First off, if you haven’t taken a deep breath or unclenched your jaw since Election Day, please do so. Perhaps you’re happy with the outcome or you’re fearful for what will happen once a new president and his administration takes office in 2025. Maybe you still have some concerns about the election cycle and its unprecedented events: an assassination attempt, a presidential nominee leaving the race. The final presidential ticket had two candidates in unlikely positions: one, a convicted felon, and the other, a woman of color. Montanans, in particular, felt the election intensity as the U.S. Senate race between three-term incumbent Jon Tester and a Tim Sheehy broke spending records at a sum that honestly defies logic. A handful of days after the dust from the election settled, the AP reported that the Tester-Sheehy contest tallied more than $300 million in political advertising.
It’s likely that no matter who you voted for, a figure of that size would make all of us question the role of extreme money and power in our democratic system. $300 million could go so far to improving the areas of our life that candidates touted as part of our “Montana values” during their campaign spiels. If part of our Montana values are providing a robust system of public education then that staggering figure for one specific race could help pull the state from its last place ranking in teacher pay and rid all of our schools’ water supply from lead contamination. If Montana values is about access to a clean and healthy environment, as enshrined in our unique state constitution, those hundreds of millions of dollars would be well spent on climate resilience projects and innovations in renewable energies.
But that spending went to attack ads on all channels of media and left mailboxes clogged with flyers.
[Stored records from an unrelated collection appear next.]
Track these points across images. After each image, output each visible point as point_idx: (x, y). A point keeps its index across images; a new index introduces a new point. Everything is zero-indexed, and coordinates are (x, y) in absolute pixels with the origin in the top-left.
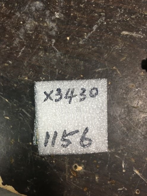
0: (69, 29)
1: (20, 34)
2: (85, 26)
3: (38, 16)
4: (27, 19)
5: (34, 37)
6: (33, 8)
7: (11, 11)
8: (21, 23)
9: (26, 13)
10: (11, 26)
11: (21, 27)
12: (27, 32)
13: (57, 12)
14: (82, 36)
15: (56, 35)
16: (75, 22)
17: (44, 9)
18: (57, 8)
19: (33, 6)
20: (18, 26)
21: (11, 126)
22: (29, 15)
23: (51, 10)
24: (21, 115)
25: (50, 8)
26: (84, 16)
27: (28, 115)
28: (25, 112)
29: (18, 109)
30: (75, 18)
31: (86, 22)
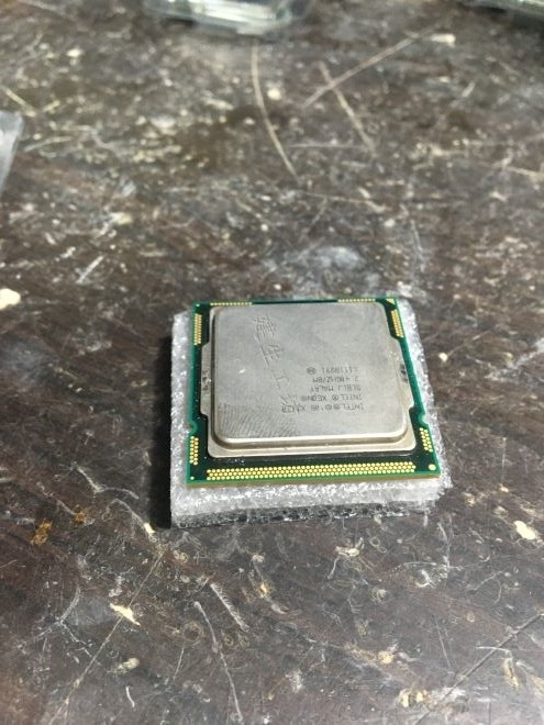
0: (448, 331)
2: (506, 335)
3: (340, 281)
4: (299, 282)
6: (326, 262)
7: (250, 252)
8: (278, 287)
9: (298, 268)
10: (239, 289)
13: (407, 282)
14: (498, 361)
16: (469, 317)
17: (363, 270)
18: (406, 273)
19: (324, 254)
20: (262, 294)
21: (132, 663)
22: (309, 274)
23: (386, 274)
24: (197, 610)
25: (381, 269)
26: (499, 306)
27: (238, 618)
28: (224, 601)
29: (193, 580)
30: (470, 307)
31: (507, 323)
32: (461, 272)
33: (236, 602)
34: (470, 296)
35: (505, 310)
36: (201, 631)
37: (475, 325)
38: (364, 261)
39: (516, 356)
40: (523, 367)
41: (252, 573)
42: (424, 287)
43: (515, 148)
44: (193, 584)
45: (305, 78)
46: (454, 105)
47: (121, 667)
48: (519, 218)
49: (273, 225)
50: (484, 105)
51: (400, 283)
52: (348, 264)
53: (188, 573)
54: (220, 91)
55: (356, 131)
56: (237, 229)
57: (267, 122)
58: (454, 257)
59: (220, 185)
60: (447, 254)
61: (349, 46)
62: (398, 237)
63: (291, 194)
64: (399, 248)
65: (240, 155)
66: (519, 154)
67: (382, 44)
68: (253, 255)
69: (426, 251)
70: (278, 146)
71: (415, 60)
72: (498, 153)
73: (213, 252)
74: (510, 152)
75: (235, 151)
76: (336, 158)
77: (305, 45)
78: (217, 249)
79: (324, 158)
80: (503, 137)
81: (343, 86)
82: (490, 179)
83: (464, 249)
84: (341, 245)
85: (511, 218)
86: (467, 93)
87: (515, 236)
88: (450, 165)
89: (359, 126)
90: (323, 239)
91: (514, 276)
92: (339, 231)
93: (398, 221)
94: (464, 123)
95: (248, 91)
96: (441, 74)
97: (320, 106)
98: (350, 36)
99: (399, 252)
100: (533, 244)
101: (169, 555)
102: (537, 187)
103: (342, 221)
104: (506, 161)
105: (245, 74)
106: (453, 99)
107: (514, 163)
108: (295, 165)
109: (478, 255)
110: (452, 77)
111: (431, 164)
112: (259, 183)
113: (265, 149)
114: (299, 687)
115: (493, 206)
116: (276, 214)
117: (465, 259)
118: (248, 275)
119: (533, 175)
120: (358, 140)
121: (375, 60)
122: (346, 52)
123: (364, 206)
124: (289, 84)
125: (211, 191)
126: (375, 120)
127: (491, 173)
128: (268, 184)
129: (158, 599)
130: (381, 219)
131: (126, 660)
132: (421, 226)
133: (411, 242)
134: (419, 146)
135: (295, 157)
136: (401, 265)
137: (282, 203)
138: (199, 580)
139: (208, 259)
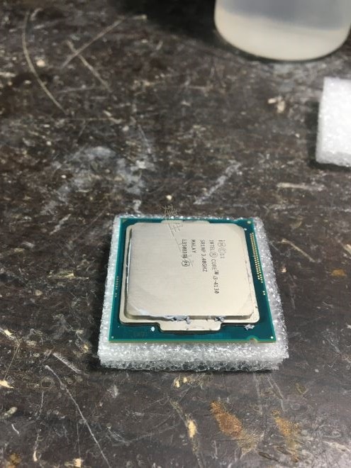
0: (169, 183)
1: (59, 194)
3: (101, 166)
4: (77, 171)
5: (91, 198)
6: (91, 157)
7: (42, 159)
8: (64, 177)
9: (75, 164)
10: (39, 183)
11: (62, 183)
12: (77, 191)
13: (142, 160)
14: (199, 194)
15: (143, 193)
16: (179, 173)
17: (114, 158)
18: (141, 155)
19: (89, 153)
20: (55, 183)
21: (13, 410)
22: (82, 166)
23: (129, 158)
24: (47, 370)
25: (125, 155)
26: (195, 164)
27: (73, 368)
28: (63, 361)
29: (42, 354)
30: (179, 167)
31: (201, 172)
32: (172, 149)
33: (71, 359)
34: (179, 161)
35: (199, 165)
36: (52, 381)
37: (184, 177)
38: (114, 153)
39: (208, 189)
40: (213, 194)
41: (77, 341)
42: (151, 161)
43: (191, 75)
44: (42, 356)
45: (59, 51)
46: (152, 55)
47: (6, 414)
48: (199, 114)
49: (54, 141)
50: (169, 53)
51: (138, 162)
52: (105, 156)
53: (37, 351)
54: (5, 67)
55: (96, 78)
56: (31, 147)
57: (39, 81)
58: (166, 141)
59: (15, 123)
60: (162, 140)
61: (84, 29)
62: (132, 136)
63: (62, 121)
64: (133, 142)
65: (25, 103)
66: (194, 78)
67: (104, 25)
68: (44, 161)
69: (150, 141)
70: (49, 94)
71: (125, 32)
72: (182, 79)
73: (19, 163)
74: (189, 78)
75: (22, 101)
76: (87, 96)
77: (55, 31)
78: (20, 161)
79: (79, 97)
80: (183, 70)
81: (84, 53)
82: (180, 94)
83: (172, 136)
84: (99, 145)
85: (194, 114)
86: (159, 47)
87: (198, 124)
88: (155, 90)
89: (97, 75)
90: (87, 144)
91: (201, 146)
92: (96, 138)
93: (130, 127)
94: (159, 65)
95: (24, 64)
96: (142, 38)
97: (71, 67)
98: (83, 23)
99: (134, 144)
100: (209, 127)
101: (24, 344)
102: (206, 95)
103: (97, 132)
104: (187, 83)
105: (20, 54)
106: (151, 52)
107: (192, 83)
108: (62, 104)
109: (179, 138)
110: (148, 39)
111: (144, 91)
112: (40, 117)
113: (41, 97)
114: (116, 394)
115: (183, 110)
116: (55, 134)
117: (172, 141)
118: (44, 173)
119: (203, 89)
120: (98, 83)
121: (101, 35)
122: (82, 32)
123: (109, 122)
124: (50, 56)
125: (10, 127)
126: (106, 70)
127: (180, 91)
128: (46, 118)
129: (22, 370)
130: (120, 127)
131: (8, 409)
132: (144, 127)
133: (140, 137)
134: (136, 82)
135: (61, 99)
136: (136, 151)
137: (58, 127)
138: (45, 353)
139: (15, 168)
It’s a lot of money for one seat and makes me consider what kind of power that will buy. The race is over, but governance is just beginning.
It’s late fall, a time of gathering in our communities for a slate of holidays. It’s a festive and simultaneously restful time with the waning hours of daylight. It’s the time we take a pause from what felt like an endless barrage of political news. But our work isn’t over. As citizens, we need to manage our legislators. They work for us, whether that’s in Helena or Washington, D.C. We need to share our priorities for governance, which more than likely includes a way for more Montanans to be able to afford to live here. Statewide, the Republicans lost their supermajority in this election and my hope is that with a little less of absolute control, our legislators will address the myriad of issues our state faces from fixing the crisis at the Office of Public Instruction to stemming the pain of the skyrocketing increases in property taxes. It’s our right to demand good and fair governance, for all Montanans.